Einmal noch will ich das Julfest begehen,
Gast König Rings und der einstigen Braut,
Einmal die Locken, die goldnen, noch sehen,
Hören der Stimme bezaubernden Laut.

Björn.

Gut, ich versteh'. König Ring soll's verspüren,
Wikingerrache sei gleichwie der Blitz,
Wenn wir ihm zünden den Königssitz,
Sengen den Alten, die Schöne entführen;
Oder vielleicht auch nach Wikingerweis'
Willst du den Herrscher zum Holmgang bescheiden,
Oder du lädst ihn zur Schlacht auf dem Eis –
Wähle, mein Herz wird an jedem sich werden.

Frithjof.

Sprich nicht von Krieg mir, von Mord und Brand!
Friedevoll will ich zum Könige gehen.

Er nicht, die Gattin nicht hat es versehen:
Rächender Götter ferntreffende Hand,
wenig nur hab' ich zu hoffen auf Erden,
Abschied nur nehm' ich von ihr, die mein Glück,
Abschied auf ewig! will Frühling es werden,
Früher wohl gar, kehr' ich zu euch zurück.

Björn.

Freund, deine Thorheit ist schier nicht verzeihlich!
KIag' und Geseufz' um ein Weib – das ist toll!
Leider, die Welt ist von Weibern ja voll –
Wünschest du eins, schaff' ich tausend dir eilig,
Hol' ich dir doch, kann's dir lindern den Gram,
Schnell eine Ladung vom Süd her zum Kosen,
Rot wie die Rosen, wie Lämmlein so zahm,
Daß wir wie Brüder dann teilen und losen,

Frithjof.

Björn, gleichwie Frei bist du offen und schlicht,
Klug bist im Rat du und tapfer im Streite;
Doch, stehn auch Odin und Thor dir zur Seite,
Freia, die himmlische, kennest du nicht.
Reize die Ew'gen nicht! Übermuttrunken
Spotte doch fürderhin nicht ihrer Macht.
Früh oder spät ihr noch schlummernder Funken
Göttern und Menschen im Busen erwacht.

Björn.

O, geh' allein nicht! Ich seh' es mit Bangen!

Frithjof.

Bin nie allein!
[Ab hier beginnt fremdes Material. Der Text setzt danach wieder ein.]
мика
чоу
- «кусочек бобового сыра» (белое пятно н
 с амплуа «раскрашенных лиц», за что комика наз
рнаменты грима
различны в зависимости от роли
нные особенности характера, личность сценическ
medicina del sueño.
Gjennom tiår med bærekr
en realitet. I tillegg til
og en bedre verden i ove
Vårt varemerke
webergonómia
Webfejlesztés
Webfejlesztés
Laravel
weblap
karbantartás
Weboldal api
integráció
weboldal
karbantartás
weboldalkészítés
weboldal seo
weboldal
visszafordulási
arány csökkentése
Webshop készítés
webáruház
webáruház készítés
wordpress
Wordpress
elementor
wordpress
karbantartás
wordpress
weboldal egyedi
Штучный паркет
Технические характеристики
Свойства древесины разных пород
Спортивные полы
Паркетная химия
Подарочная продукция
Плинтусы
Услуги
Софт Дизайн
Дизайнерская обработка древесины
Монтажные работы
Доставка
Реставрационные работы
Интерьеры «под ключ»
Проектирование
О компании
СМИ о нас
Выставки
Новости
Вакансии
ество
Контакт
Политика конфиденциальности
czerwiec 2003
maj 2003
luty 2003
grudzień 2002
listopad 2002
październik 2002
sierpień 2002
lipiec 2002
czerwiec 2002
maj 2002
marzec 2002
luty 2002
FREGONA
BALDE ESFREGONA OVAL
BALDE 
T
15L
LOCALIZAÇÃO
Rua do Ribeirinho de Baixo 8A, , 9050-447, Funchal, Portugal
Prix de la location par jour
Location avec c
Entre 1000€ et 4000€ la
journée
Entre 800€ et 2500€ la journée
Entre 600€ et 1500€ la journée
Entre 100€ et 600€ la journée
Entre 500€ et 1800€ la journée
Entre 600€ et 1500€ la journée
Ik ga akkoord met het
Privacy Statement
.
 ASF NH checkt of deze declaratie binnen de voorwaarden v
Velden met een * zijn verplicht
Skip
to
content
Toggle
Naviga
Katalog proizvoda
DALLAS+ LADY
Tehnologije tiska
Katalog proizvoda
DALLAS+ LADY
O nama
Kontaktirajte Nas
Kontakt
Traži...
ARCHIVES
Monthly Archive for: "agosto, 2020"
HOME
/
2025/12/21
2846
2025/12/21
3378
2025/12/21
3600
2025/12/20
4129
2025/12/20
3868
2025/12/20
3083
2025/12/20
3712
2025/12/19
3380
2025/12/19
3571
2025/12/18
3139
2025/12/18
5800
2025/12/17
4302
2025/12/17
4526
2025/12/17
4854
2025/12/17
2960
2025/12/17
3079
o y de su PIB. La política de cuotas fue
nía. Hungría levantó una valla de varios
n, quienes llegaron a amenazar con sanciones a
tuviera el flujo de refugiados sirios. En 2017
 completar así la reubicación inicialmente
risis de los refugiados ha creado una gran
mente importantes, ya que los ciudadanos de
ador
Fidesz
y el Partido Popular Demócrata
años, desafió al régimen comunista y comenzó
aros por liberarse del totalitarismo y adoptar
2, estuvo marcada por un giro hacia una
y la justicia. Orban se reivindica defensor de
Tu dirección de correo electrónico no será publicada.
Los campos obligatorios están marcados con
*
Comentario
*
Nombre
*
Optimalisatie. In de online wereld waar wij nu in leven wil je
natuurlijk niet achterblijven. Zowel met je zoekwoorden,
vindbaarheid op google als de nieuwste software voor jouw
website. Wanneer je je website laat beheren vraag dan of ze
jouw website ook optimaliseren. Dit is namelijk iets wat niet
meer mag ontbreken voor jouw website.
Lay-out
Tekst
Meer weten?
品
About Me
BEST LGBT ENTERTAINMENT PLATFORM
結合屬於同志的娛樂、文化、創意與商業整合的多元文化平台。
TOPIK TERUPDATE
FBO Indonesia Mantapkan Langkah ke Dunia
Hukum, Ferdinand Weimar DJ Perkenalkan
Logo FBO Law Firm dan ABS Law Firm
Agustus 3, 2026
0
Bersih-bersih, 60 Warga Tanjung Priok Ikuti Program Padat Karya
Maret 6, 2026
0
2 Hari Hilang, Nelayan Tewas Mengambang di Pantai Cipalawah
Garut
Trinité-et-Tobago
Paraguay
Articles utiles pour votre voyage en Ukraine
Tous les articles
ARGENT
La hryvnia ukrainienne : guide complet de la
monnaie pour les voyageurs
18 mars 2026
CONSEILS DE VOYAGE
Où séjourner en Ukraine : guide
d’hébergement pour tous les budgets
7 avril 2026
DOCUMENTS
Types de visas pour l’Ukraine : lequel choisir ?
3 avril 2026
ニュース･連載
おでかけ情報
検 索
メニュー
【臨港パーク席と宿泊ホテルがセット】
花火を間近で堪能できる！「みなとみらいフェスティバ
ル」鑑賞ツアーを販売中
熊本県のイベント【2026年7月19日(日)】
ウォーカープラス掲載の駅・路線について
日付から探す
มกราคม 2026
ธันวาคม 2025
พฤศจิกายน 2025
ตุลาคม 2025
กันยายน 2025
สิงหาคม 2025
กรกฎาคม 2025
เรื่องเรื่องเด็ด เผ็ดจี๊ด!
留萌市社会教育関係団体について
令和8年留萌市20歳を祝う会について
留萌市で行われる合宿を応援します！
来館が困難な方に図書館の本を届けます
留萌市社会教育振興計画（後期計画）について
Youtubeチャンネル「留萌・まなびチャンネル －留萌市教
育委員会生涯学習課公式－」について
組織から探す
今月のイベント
Wo ich bin, ist mein Schwert,

Björn.

Daß dir nicht Hagbarts Los widerfährt!

Frithjof.

Wer sich läßt fangen, verdient auch zu hangen.

Björn.

Fällst du, mein Bruder, dann räch' ich dich wohl!
Werde den Mörder zu Boden mähen!

Frithjof.

Björn, unnötig! Des Hahnes Krähen
Hört er nicht länger als ich. Leb' wohl!